I. THE FINANCIAL DIARIES APPROACH: Stuart Rutherford on Portfolios of the Poor—Part 1 of 4
Co-author and SafeSave Bangladesh founder, Stuart Rutherford, begins this four-part interview series with with a critical, though often overlooked, factor in the design of quality financial products for the poor: the integration of client satisfaction. Rutherford provides valuable commentary on why it is so important—for customers and banks—to consider the needs, resources, and constraints of customers, and discusses how lessons revealed in Portfolios of the Poor can help MFIs narrow the gap between the financial products they offer and what clients need. He walks us through the evolution of Portfolios of the Poor research, his own involvement in the project, and the financial diaries methodology.

II. KEY LESSONS & SURPRISING FINDINGS FROM PORTFOLIOS OF THE POOR: Stuart Rutherford on Portfolios—Part 2 of 4
Co-author Stuart Rutherford identifies the key lessons from Portfolios of the Poor and highlights misconceptions about the financial practices of poor households that its research helped to correct. Rutherford also answers questions about the diverse and complex saving methods employed by Portfolio diarists.

III. IDENTIFYING AND MEETING THE FINANCIAL NEEDS OF THE POOR: Stuart Rutherford on Portfolios—Part 3 of 4
Stuart Rutherford outlines the three major challenges Portfolios of the Poor authors continually observed among diarists: 1) extreme poverty is not only about being very poor, but about managing daily expenses with unpredictable earnings and unreliable jobs: 2) the hardships of limited earnings are compounded by emergencies to which the poor are so vulnerable, forcing already-poor households to patch together an adequate level of cash; and 3) low wages and frequent emergencies prevent households from assembling usefully large sums for bigger expenses, such as housing, marriages, and education, etc. Rutherford then delves into the types of products poor households need to accommodate their financial position and maximize their resources.
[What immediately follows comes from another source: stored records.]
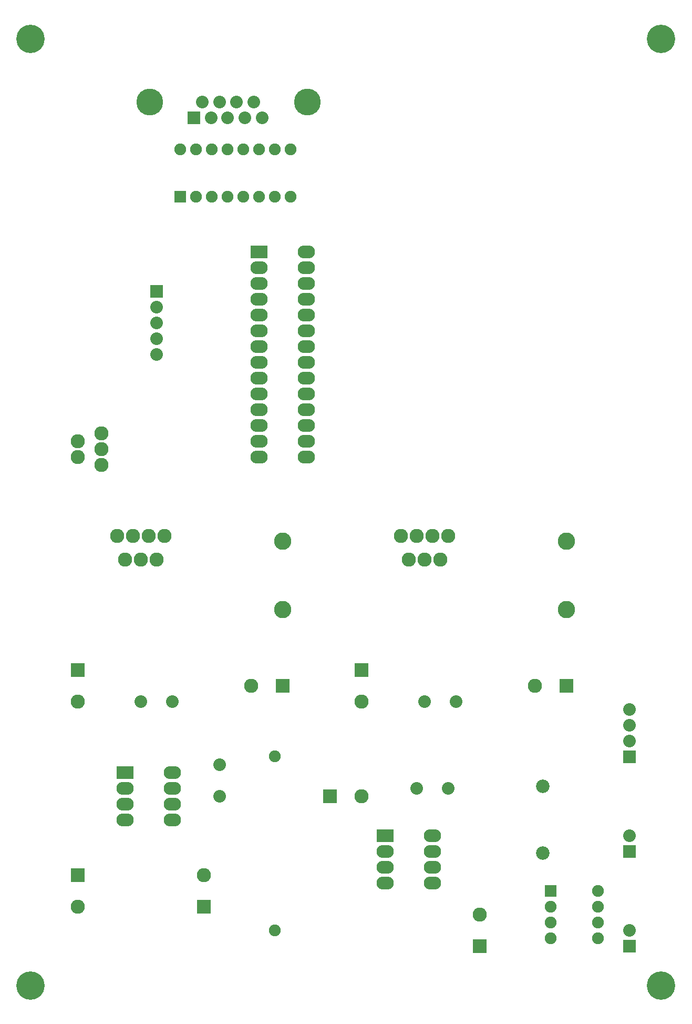
<source format=gbs>
G04 (created by PCBNEW-RS274X (2011-05-25)-stable) date Sun 19 Apr 2015 11:47:36 PM CDT*
G01*
G70*
G90*
%MOIN*%
G04 Gerber Fmt 3.4, Leading zero omitted, Abs format*
%FSLAX34Y34*%
G04 APERTURE LIST*
%ADD10C,0.006000*%
%ADD11R,0.080000X0.080000*%
%ADD12C,0.080000*%
%ADD13C,0.075000*%
%ADD14R,0.110000X0.082000*%
%ADD15O,0.110000X0.082000*%
%ADD16C,0.170000*%
%ADD17C,0.109800*%
%ADD18C,0.085400*%
%ADD19R,0.090000X0.090000*%
%ADD20C,0.090000*%
%ADD21R,0.075000X0.075000*%
%ADD22C,0.180000*%
G04 APERTURE END LIST*
G54D10*
G54D11*
X17000Y-31000D03*
G54D12*
X17000Y-32000D03*
X17000Y-33000D03*
X17000Y-34000D03*
X17000Y-35000D03*
G54D11*
X47000Y-66500D03*
G54D12*
X47000Y-65500D03*
G54D11*
X47000Y-72500D03*
G54D12*
X47000Y-71500D03*
X35500Y-62500D03*
X33500Y-62500D03*
X18000Y-57000D03*
X16000Y-57000D03*
X36000Y-57000D03*
X34000Y-57000D03*
X21000Y-61000D03*
X21000Y-63000D03*
G54D13*
X24500Y-71512D03*
X24500Y-60488D03*
G54D14*
X15000Y-61500D03*
G54D15*
X15000Y-62500D03*
X15000Y-63500D03*
X15000Y-64500D03*
X18000Y-64500D03*
X18000Y-63500D03*
X18000Y-62500D03*
X18000Y-61500D03*
G54D14*
X31500Y-65500D03*
G54D15*
X31500Y-66500D03*
X31500Y-67500D03*
X31500Y-68500D03*
X34500Y-68500D03*
X34500Y-67500D03*
X34500Y-66500D03*
X34500Y-65500D03*
X23500Y-29500D03*
X23500Y-30500D03*
X23500Y-31500D03*
X23500Y-32500D03*
X23500Y-33500D03*
X23500Y-34500D03*
X23500Y-35500D03*
X23500Y-36500D03*
X23500Y-37500D03*
X23500Y-38500D03*
X23500Y-39500D03*
X23500Y-40500D03*
X23500Y-41500D03*
G54D14*
X23500Y-28500D03*
G54D15*
X26500Y-41500D03*
X26500Y-40500D03*
X26500Y-39500D03*
X26500Y-38500D03*
X26500Y-37500D03*
X26500Y-36500D03*
X26500Y-35500D03*
X26500Y-34500D03*
X26500Y-33500D03*
X26500Y-32500D03*
X26500Y-31500D03*
X26500Y-30500D03*
X26500Y-29500D03*
X26500Y-28500D03*
G54D16*
X26550Y-19000D03*
X16550Y-19000D03*
G54D11*
X19350Y-20000D03*
G54D12*
X20450Y-20000D03*
X21500Y-20000D03*
X22600Y-20000D03*
X23700Y-20000D03*
X19900Y-19000D03*
X21000Y-19000D03*
X22050Y-19000D03*
X23150Y-19000D03*
G54D17*
X43000Y-51165D03*
X43000Y-46835D03*
X25000Y-51165D03*
X25000Y-46835D03*
G54D18*
X41500Y-66606D03*
X41500Y-62394D03*
G54D19*
X12000Y-55000D03*
G54D20*
X12000Y-57000D03*
G54D19*
X30000Y-55000D03*
G54D20*
X30000Y-57000D03*
G54D19*
X25000Y-56000D03*
G54D20*
X23000Y-56000D03*
G54D19*
X37500Y-72500D03*
G54D20*
X37500Y-70500D03*
G54D19*
X43000Y-56000D03*
G54D20*
X41000Y-56000D03*
G54D19*
X12000Y-68000D03*
G54D20*
X12000Y-70000D03*
G54D19*
X20000Y-70000D03*
G54D20*
X20000Y-68000D03*
G54D19*
X28000Y-63000D03*
G54D20*
X30000Y-63000D03*
G54D11*
X47000Y-60500D03*
G54D12*
X47000Y-59500D03*
X47000Y-58500D03*
X47000Y-57500D03*
G54D20*
X35500Y-46500D03*
X34500Y-46500D03*
X33500Y-46500D03*
X32500Y-46500D03*
X35000Y-48000D03*
X34000Y-48000D03*
X33000Y-48000D03*
X17500Y-46500D03*
X16500Y-46500D03*
X15500Y-46500D03*
X14500Y-46500D03*
X17000Y-48000D03*
X16000Y-48000D03*
X15000Y-48000D03*
G54D21*
X18500Y-25000D03*
G54D13*
X19500Y-25000D03*
X20500Y-25000D03*
X21500Y-25000D03*
X22500Y-25000D03*
X23500Y-25000D03*
X24500Y-25000D03*
X25500Y-25000D03*
X25500Y-22000D03*
X24500Y-22000D03*
X23500Y-22000D03*
X22500Y-22000D03*
X21500Y-22000D03*
X20500Y-22000D03*
X19500Y-22000D03*
X18500Y-22000D03*
G54D21*
X42000Y-69000D03*
G54D13*
X42000Y-70000D03*
X42000Y-71000D03*
X42000Y-72000D03*
X45000Y-72000D03*
X45000Y-71000D03*
X45000Y-70000D03*
X45000Y-69000D03*
G54D20*
X12000Y-41500D03*
X12000Y-40500D03*
X13500Y-42000D03*
X13500Y-41000D03*
X13500Y-40000D03*
G54D22*
X09000Y-15000D03*
X09000Y-75000D03*
X49000Y-75000D03*
X49000Y-15000D03*
M02*

</source>
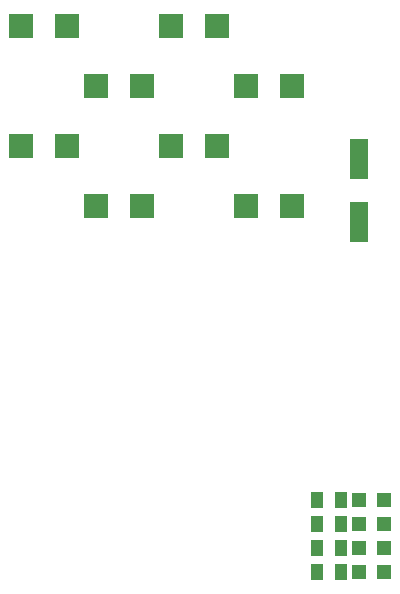
<source format=gtp>
G75*
%MOIN*%
%OFA0B0*%
%FSLAX24Y24*%
%IPPOS*%
%LPD*%
%AMOC8*
5,1,8,0,0,1.08239X$1,22.5*
%
%ADD10R,0.0630X0.1378*%
%ADD11R,0.0787X0.0787*%
%ADD12R,0.0472X0.0472*%
%ADD13R,0.0433X0.0551*%
D10*
X017150Y017637D03*
X017150Y019763D03*
D11*
X008386Y018200D03*
X007414Y020200D03*
X005886Y020200D03*
X008386Y022200D03*
X009914Y022200D03*
X010886Y020200D03*
X009914Y018200D03*
X012414Y020200D03*
X013386Y018200D03*
X014914Y018200D03*
X014914Y022200D03*
X013386Y022200D03*
X012414Y024200D03*
X010886Y024200D03*
X007414Y024200D03*
X005886Y024200D03*
D12*
X017137Y008400D03*
X017137Y007600D03*
X017137Y006800D03*
X017137Y006000D03*
X017963Y006000D03*
X017963Y006800D03*
X017963Y007600D03*
X017963Y008400D03*
D13*
X016544Y008400D03*
X016544Y007600D03*
X016544Y006800D03*
X016544Y006000D03*
X015756Y006000D03*
X015756Y006800D03*
X015756Y007600D03*
X015756Y008400D03*
M02*

</source>
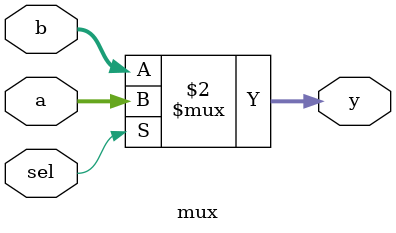
<source format=v>
module mux(y, a, b, sel);
	output[63:0] y;
	input[63:0] a, b;
	input sel;
	reg[63:0] y;
	always@(sel or a or b)
		y = sel ? a : b;
endmodule

</source>
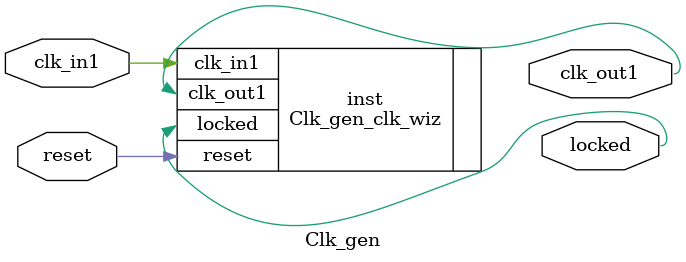
<source format=v>


`timescale 1ps/1ps

(* CORE_GENERATION_INFO = "Clk_gen,clk_wiz_v6_0_4_0_0,{component_name=Clk_gen,use_phase_alignment=true,use_min_o_jitter=false,use_max_i_jitter=false,use_dyn_phase_shift=false,use_inclk_switchover=false,use_dyn_reconfig=false,enable_axi=0,feedback_source=FDBK_AUTO,PRIMITIVE=MMCM,num_out_clk=1,clkin1_period=50.000,clkin2_period=10.0,use_power_down=false,use_reset=true,use_locked=true,use_inclk_stopped=false,feedback_type=SINGLE,CLOCK_MGR_TYPE=NA,manual_override=false}" *)

module Clk_gen 
 (
  // Clock out ports
  output        clk_out1,
  // Status and control signals
  input         reset,
  output        locked,
 // Clock in ports
  input         clk_in1
 );

  Clk_gen_clk_wiz inst
  (
  // Clock out ports  
  .clk_out1(clk_out1),
  // Status and control signals               
  .reset(reset), 
  .locked(locked),
 // Clock in ports
  .clk_in1(clk_in1)
  );

endmodule

</source>
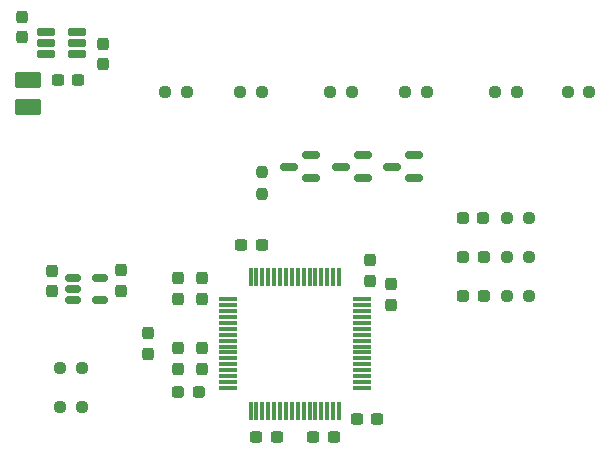
<source format=gtp>
G04 #@! TF.GenerationSoftware,KiCad,Pcbnew,9.0.0*
G04 #@! TF.CreationDate,2025-07-06T15:52:53-05:00*
G04 #@! TF.ProjectId,silver-platter,73696c76-6572-42d7-906c-61747465722e,rev?*
G04 #@! TF.SameCoordinates,Original*
G04 #@! TF.FileFunction,Paste,Top*
G04 #@! TF.FilePolarity,Positive*
%FSLAX46Y46*%
G04 Gerber Fmt 4.6, Leading zero omitted, Abs format (unit mm)*
G04 Created by KiCad (PCBNEW 9.0.0) date 2025-07-06 15:52:53*
%MOMM*%
%LPD*%
G01*
G04 APERTURE LIST*
G04 Aperture macros list*
%AMRoundRect*
0 Rectangle with rounded corners*
0 $1 Rounding radius*
0 $2 $3 $4 $5 $6 $7 $8 $9 X,Y pos of 4 corners*
0 Add a 4 corners polygon primitive as box body*
4,1,4,$2,$3,$4,$5,$6,$7,$8,$9,$2,$3,0*
0 Add four circle primitives for the rounded corners*
1,1,$1+$1,$2,$3*
1,1,$1+$1,$4,$5*
1,1,$1+$1,$6,$7*
1,1,$1+$1,$8,$9*
0 Add four rect primitives between the rounded corners*
20,1,$1+$1,$2,$3,$4,$5,0*
20,1,$1+$1,$4,$5,$6,$7,0*
20,1,$1+$1,$6,$7,$8,$9,0*
20,1,$1+$1,$8,$9,$2,$3,0*%
G04 Aperture macros list end*
%ADD10RoundRect,0.237500X0.237500X-0.300000X0.237500X0.300000X-0.237500X0.300000X-0.237500X-0.300000X0*%
%ADD11RoundRect,0.237500X0.250000X0.237500X-0.250000X0.237500X-0.250000X-0.237500X0.250000X-0.237500X0*%
%ADD12RoundRect,0.237500X-0.237500X0.300000X-0.237500X-0.300000X0.237500X-0.300000X0.237500X0.300000X0*%
%ADD13RoundRect,0.150000X-0.512500X-0.150000X0.512500X-0.150000X0.512500X0.150000X-0.512500X0.150000X0*%
%ADD14RoundRect,0.237500X0.237500X-0.250000X0.237500X0.250000X-0.237500X0.250000X-0.237500X-0.250000X0*%
%ADD15RoundRect,0.237500X-0.250000X-0.237500X0.250000X-0.237500X0.250000X0.237500X-0.250000X0.237500X0*%
%ADD16RoundRect,0.237500X-0.300000X-0.237500X0.300000X-0.237500X0.300000X0.237500X-0.300000X0.237500X0*%
%ADD17RoundRect,0.237500X0.300000X0.237500X-0.300000X0.237500X-0.300000X-0.237500X0.300000X-0.237500X0*%
%ADD18RoundRect,0.250001X-0.849999X0.462499X-0.849999X-0.462499X0.849999X-0.462499X0.849999X0.462499X0*%
%ADD19RoundRect,0.237500X0.287500X0.237500X-0.287500X0.237500X-0.287500X-0.237500X0.287500X-0.237500X0*%
%ADD20RoundRect,0.162500X0.617500X0.162500X-0.617500X0.162500X-0.617500X-0.162500X0.617500X-0.162500X0*%
%ADD21RoundRect,0.150000X0.587500X0.150000X-0.587500X0.150000X-0.587500X-0.150000X0.587500X-0.150000X0*%
%ADD22RoundRect,0.075000X-0.700000X-0.075000X0.700000X-0.075000X0.700000X0.075000X-0.700000X0.075000X0*%
%ADD23RoundRect,0.075000X-0.075000X-0.700000X0.075000X-0.700000X0.075000X0.700000X-0.075000X0.700000X0*%
%ADD24RoundRect,0.237500X-0.287500X-0.237500X0.287500X-0.237500X0.287500X0.237500X-0.287500X0.237500X0*%
G04 APERTURE END LIST*
D10*
X144526000Y-108812500D03*
X144526000Y-107087500D03*
D11*
X172212000Y-102616000D03*
X170387000Y-102616000D03*
D10*
X136117500Y-83031500D03*
X136117500Y-81306500D03*
D12*
X131826000Y-100536500D03*
X131826000Y-102261500D03*
D13*
X133615000Y-101123500D03*
X133615000Y-102073500D03*
X133615000Y-103023500D03*
X135890000Y-103023500D03*
X135890000Y-101123500D03*
D14*
X149606000Y-93980000D03*
X149606000Y-92155000D03*
D15*
X141431000Y-85344000D03*
X143256000Y-85344000D03*
D10*
X142494000Y-108812500D03*
X142494000Y-107087500D03*
D16*
X157633500Y-113030000D03*
X159358500Y-113030000D03*
D17*
X149606000Y-98298000D03*
X147881000Y-98298000D03*
D15*
X175514000Y-85344000D03*
X177339000Y-85344000D03*
D18*
X129767500Y-84354500D03*
X129767500Y-86679500D03*
D11*
X172212000Y-99314000D03*
X170387000Y-99314000D03*
D15*
X132541000Y-112014000D03*
X134366000Y-112014000D03*
D19*
X168402000Y-102616000D03*
X166652000Y-102616000D03*
X168374000Y-96012000D03*
X166624000Y-96012000D03*
D20*
X133991500Y-82190500D03*
X133991500Y-81240500D03*
X133991500Y-80290500D03*
X131291500Y-80290500D03*
X131291500Y-81240500D03*
X131291500Y-82190500D03*
D11*
X172212000Y-96012000D03*
X170387000Y-96012000D03*
D10*
X160528000Y-103378000D03*
X160528000Y-101653000D03*
D17*
X134032500Y-84354500D03*
X132307500Y-84354500D03*
D12*
X137668000Y-100483500D03*
X137668000Y-102208500D03*
D21*
X162500000Y-92644000D03*
X162500000Y-90744000D03*
X160625000Y-91694000D03*
D17*
X150876000Y-114554000D03*
X149151000Y-114554000D03*
D12*
X139954000Y-105817500D03*
X139954000Y-107542500D03*
D15*
X161751000Y-85344000D03*
X163576000Y-85344000D03*
D21*
X153767000Y-92644000D03*
X153767000Y-90744000D03*
X151892000Y-91694000D03*
D17*
X155702000Y-114554000D03*
X153977000Y-114554000D03*
D10*
X144526000Y-102870000D03*
X144526000Y-101145000D03*
D11*
X134366000Y-108712000D03*
X132541000Y-108712000D03*
D10*
X129259500Y-80745500D03*
X129259500Y-79020500D03*
D19*
X168402000Y-99314000D03*
X166652000Y-99314000D03*
D15*
X155401000Y-85344000D03*
X157226000Y-85344000D03*
D22*
X146725000Y-102930000D03*
X146725000Y-103430000D03*
X146725000Y-103930000D03*
X146725000Y-104430000D03*
X146725000Y-104930000D03*
X146725000Y-105430000D03*
X146725000Y-105930000D03*
X146725000Y-106430000D03*
X146725000Y-106930000D03*
X146725000Y-107430000D03*
X146725000Y-107930000D03*
X146725000Y-108430000D03*
X146725000Y-108930000D03*
X146725000Y-109430000D03*
X146725000Y-109930000D03*
X146725000Y-110430000D03*
D23*
X148650000Y-112355000D03*
X149150000Y-112355000D03*
X149650000Y-112355000D03*
X150150000Y-112355000D03*
X150650000Y-112355000D03*
X151150000Y-112355000D03*
X151650000Y-112355000D03*
X152150000Y-112355000D03*
X152650000Y-112355000D03*
X153150000Y-112355000D03*
X153650000Y-112355000D03*
X154150000Y-112355000D03*
X154650000Y-112355000D03*
X155150000Y-112355000D03*
X155650000Y-112355000D03*
X156150000Y-112355000D03*
D22*
X158075000Y-110430000D03*
X158075000Y-109930000D03*
X158075000Y-109430000D03*
X158075000Y-108930000D03*
X158075000Y-108430000D03*
X158075000Y-107930000D03*
X158075000Y-107430000D03*
X158075000Y-106930000D03*
X158075000Y-106430000D03*
X158075000Y-105930000D03*
X158075000Y-105430000D03*
X158075000Y-104930000D03*
X158075000Y-104430000D03*
X158075000Y-103930000D03*
X158075000Y-103430000D03*
X158075000Y-102930000D03*
D23*
X156150000Y-101005000D03*
X155650000Y-101005000D03*
X155150000Y-101005000D03*
X154650000Y-101005000D03*
X154150000Y-101005000D03*
X153650000Y-101005000D03*
X153150000Y-101005000D03*
X152650000Y-101005000D03*
X152150000Y-101005000D03*
X151650000Y-101005000D03*
X151150000Y-101005000D03*
X150650000Y-101005000D03*
X150150000Y-101005000D03*
X149650000Y-101005000D03*
X149150000Y-101005000D03*
X148650000Y-101005000D03*
D21*
X158182000Y-92644000D03*
X158182000Y-90744000D03*
X156307000Y-91694000D03*
D10*
X158750000Y-101346000D03*
X158750000Y-99621000D03*
D24*
X142522000Y-110744000D03*
X144272000Y-110744000D03*
D15*
X169371000Y-85344000D03*
X171196000Y-85344000D03*
X147781000Y-85344000D03*
X149606000Y-85344000D03*
D10*
X142494000Y-102870000D03*
X142494000Y-101145000D03*
M02*

</source>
IV. MFIs THAT OFFER FINANCIAL PRODUCTS BETTER-SUITED FOR POOR HOUSEHOLDS: Stuart Rutherford on Portfolios—Part 4 of 4
Stuart Rutherford dedicates the final portion of his video series to a discussion of three MFIs that have redesigned their products to more adequately meet the three fundamental challenges poor households face. Grameen-2, SafeSave, which Rutherford founded, and BURO Bangladesh are cited as examples of MFIs that have revolutionized their models to fit the needs of poor households. Rutherford also comments on the potential of e-banking and m-banking for microfinance industry.

These videos part of a toolkit of suggested resources for FAI and MicroSave’s June 8-9 virtual conference Reimagining Microfinance Around the World: Implementing Lessons from Portfolios of the Poor. Co-authors Daryl Collins, Jonathan Morduch, Stuart Rutherford and Orlanda Ruthven, and MicroSave’s Graham A.N. Wright will moderate and discuss with conference “attendees” how to turn lessons from the financial diaries into real, on-the-ground solutions for economic development.